PROBLEM TO SOLVE: Only the lines from the top of the data through the one with "der når vi er inne)" are to be written out, each exactly as it stands.

(Beginning of DATA EXTRACTS)

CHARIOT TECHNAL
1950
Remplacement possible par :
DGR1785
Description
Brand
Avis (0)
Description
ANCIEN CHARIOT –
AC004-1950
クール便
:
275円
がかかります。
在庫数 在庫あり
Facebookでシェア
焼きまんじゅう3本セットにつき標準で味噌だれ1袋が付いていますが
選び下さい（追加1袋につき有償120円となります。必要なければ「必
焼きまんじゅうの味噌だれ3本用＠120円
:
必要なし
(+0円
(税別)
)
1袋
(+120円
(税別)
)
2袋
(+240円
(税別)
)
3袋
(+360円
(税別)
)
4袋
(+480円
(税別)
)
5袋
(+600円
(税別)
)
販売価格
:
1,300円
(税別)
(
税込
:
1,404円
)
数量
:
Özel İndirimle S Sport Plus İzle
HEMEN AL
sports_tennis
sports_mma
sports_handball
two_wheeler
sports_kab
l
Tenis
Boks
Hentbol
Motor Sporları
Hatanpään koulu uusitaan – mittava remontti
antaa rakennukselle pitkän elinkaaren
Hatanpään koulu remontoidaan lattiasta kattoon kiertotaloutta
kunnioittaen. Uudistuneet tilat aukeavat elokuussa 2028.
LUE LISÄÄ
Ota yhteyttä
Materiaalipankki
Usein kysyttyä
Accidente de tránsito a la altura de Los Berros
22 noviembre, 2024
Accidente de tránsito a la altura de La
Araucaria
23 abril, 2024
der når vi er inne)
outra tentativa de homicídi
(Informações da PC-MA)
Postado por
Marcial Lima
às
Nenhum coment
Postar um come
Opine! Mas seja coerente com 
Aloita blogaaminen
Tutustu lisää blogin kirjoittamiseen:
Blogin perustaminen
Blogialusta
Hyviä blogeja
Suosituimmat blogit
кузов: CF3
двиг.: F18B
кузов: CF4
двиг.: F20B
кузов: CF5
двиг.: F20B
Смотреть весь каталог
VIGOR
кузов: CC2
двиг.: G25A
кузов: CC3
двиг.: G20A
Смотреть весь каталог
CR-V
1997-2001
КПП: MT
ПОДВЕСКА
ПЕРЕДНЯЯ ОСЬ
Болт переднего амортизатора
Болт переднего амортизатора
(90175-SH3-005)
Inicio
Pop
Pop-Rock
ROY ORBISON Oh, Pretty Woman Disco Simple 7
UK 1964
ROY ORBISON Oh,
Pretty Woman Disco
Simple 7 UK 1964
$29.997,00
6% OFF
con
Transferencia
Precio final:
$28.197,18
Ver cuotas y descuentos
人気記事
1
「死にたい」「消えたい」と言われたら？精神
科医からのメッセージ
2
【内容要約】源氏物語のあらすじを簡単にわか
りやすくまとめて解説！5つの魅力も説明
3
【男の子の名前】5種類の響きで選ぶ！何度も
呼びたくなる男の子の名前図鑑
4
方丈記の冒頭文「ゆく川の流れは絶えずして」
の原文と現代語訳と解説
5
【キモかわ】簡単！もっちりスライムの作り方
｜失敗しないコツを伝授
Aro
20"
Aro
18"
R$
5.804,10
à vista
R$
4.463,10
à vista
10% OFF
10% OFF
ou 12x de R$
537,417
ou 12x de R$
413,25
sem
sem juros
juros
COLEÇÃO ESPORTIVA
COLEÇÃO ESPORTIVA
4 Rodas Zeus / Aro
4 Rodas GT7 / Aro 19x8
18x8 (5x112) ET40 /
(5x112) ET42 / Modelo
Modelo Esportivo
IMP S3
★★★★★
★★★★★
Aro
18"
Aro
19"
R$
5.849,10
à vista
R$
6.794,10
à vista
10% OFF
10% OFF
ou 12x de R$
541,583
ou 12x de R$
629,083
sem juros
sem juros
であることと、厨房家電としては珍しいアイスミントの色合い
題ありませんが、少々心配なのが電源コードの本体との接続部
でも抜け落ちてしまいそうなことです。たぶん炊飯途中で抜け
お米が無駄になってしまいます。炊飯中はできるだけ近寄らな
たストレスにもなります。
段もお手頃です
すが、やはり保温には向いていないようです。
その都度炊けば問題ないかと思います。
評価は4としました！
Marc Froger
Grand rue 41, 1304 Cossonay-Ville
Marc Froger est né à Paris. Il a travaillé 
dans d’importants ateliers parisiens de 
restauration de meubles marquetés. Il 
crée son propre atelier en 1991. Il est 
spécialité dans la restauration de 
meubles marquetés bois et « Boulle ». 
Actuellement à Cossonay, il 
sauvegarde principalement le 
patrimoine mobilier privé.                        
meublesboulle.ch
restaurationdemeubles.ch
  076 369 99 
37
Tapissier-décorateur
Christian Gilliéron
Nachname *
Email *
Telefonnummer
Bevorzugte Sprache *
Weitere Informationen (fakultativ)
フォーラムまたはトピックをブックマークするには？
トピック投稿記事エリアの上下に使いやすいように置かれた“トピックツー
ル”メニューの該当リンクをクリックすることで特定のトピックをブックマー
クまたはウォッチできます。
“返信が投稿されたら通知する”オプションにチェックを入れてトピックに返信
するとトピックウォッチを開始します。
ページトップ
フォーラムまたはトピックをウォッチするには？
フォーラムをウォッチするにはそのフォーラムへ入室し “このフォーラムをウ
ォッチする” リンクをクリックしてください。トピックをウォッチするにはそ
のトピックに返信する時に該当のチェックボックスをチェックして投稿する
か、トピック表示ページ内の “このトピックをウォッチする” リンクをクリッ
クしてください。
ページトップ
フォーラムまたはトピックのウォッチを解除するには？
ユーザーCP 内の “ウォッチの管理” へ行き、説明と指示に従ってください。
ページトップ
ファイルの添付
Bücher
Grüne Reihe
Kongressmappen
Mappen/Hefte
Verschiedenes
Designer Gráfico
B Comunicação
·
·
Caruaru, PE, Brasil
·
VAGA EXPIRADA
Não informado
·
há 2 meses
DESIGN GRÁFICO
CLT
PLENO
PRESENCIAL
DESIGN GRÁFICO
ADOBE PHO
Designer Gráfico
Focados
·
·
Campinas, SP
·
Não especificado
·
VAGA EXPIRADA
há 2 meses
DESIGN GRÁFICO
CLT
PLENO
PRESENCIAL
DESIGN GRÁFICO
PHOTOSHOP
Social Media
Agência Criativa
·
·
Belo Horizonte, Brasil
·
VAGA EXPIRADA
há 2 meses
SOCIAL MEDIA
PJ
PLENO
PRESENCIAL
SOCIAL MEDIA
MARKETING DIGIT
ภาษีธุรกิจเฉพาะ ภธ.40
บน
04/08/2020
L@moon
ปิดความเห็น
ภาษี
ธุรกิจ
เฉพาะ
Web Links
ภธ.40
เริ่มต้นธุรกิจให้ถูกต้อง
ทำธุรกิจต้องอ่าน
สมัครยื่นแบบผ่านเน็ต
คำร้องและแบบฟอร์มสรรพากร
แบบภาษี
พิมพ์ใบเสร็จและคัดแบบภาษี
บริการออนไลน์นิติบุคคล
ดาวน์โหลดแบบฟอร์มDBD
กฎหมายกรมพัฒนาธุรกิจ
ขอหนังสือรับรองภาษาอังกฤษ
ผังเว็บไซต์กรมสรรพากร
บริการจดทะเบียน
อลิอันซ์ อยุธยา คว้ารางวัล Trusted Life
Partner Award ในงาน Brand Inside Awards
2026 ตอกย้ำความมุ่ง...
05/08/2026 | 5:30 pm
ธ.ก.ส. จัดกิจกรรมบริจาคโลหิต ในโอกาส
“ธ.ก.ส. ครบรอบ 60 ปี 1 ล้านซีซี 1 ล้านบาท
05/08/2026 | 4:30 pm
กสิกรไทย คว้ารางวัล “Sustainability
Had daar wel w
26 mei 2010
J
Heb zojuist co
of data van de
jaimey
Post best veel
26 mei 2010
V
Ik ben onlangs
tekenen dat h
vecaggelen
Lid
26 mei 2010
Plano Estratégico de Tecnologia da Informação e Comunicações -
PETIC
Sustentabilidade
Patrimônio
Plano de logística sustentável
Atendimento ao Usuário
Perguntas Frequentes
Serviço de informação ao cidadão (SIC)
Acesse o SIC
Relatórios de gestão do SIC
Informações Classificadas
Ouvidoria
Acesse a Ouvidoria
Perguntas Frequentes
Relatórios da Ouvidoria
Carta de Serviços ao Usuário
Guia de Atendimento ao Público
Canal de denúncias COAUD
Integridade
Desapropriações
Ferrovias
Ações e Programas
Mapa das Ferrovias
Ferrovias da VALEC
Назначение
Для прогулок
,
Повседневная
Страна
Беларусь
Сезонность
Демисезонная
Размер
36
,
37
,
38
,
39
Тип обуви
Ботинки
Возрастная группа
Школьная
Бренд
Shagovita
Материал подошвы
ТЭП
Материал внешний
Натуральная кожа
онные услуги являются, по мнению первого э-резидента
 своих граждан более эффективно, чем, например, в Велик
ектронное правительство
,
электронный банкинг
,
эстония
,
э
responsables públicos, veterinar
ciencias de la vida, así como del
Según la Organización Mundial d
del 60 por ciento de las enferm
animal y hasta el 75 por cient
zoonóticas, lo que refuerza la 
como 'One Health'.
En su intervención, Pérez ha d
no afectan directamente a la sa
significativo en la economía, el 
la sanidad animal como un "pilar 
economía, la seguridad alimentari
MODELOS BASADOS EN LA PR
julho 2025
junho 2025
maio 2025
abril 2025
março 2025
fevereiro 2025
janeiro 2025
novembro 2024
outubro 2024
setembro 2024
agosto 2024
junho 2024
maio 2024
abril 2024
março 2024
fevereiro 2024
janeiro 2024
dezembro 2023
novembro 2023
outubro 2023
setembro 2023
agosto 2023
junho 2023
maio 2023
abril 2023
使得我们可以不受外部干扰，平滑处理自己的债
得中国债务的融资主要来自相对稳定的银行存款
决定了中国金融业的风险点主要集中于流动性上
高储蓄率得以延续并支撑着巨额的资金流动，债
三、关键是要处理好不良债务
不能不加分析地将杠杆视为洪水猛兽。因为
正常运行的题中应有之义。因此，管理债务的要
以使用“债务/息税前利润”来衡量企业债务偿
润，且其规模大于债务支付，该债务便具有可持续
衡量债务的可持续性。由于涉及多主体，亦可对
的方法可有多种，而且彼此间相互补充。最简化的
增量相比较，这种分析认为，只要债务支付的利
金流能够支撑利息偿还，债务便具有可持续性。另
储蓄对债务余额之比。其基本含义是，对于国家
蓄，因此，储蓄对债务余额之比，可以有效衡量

(End of DATA EXTRACTS)

FINAL ANSWER:
CHARIOT TECHNAL
1950
Remplacement possible par :
DGR1785
Description
Brand
Avis (0)
Description
ANCIEN CHARIOT –
AC004-1950
クール便
:
275円
がかかります。
在庫数 在庫あり
Facebookでシェア
焼きまんじゅう3本セットにつき標準で味噌だれ1袋が付いていますが
選び下さい（追加1袋につき有償120円となります。必要なければ「必
焼きまんじゅうの味噌だれ3本用＠120円
:
必要なし
(+0円
(税別)
)
1袋
(+120円
(税別)
)
2袋
(+240円
(税別)
)
3袋
(+360円
(税別)
)
4袋
(+480円
(税別)
)
5袋
(+600円
(税別)
)
販売価格
:
1,300円
(税別)
(
税込
:
1,404円
)
数量
:
Özel İndirimle S Sport Plus İzle
HEMEN AL
sports_tennis
sports_mma
sports_handball
two_wheeler
sports_kab
l
Tenis
Boks
Hentbol
Motor Sporları
Hatanpään koulu uusitaan – mittava remontti
antaa rakennukselle pitkän elinkaaren
Hatanpään koulu remontoidaan lattiasta kattoon kiertotaloutta
kunnioittaen. Uudistuneet tilat aukeavat elokuussa 2028.
LUE LISÄÄ
Ota yhteyttä
Materiaalipankki
Usein kysyttyä
Accidente de tránsito a la altura de Los Berros
22 noviembre, 2024
Accidente de tránsito a la altura de La
Araucaria
23 abril, 2024
der når vi er inne)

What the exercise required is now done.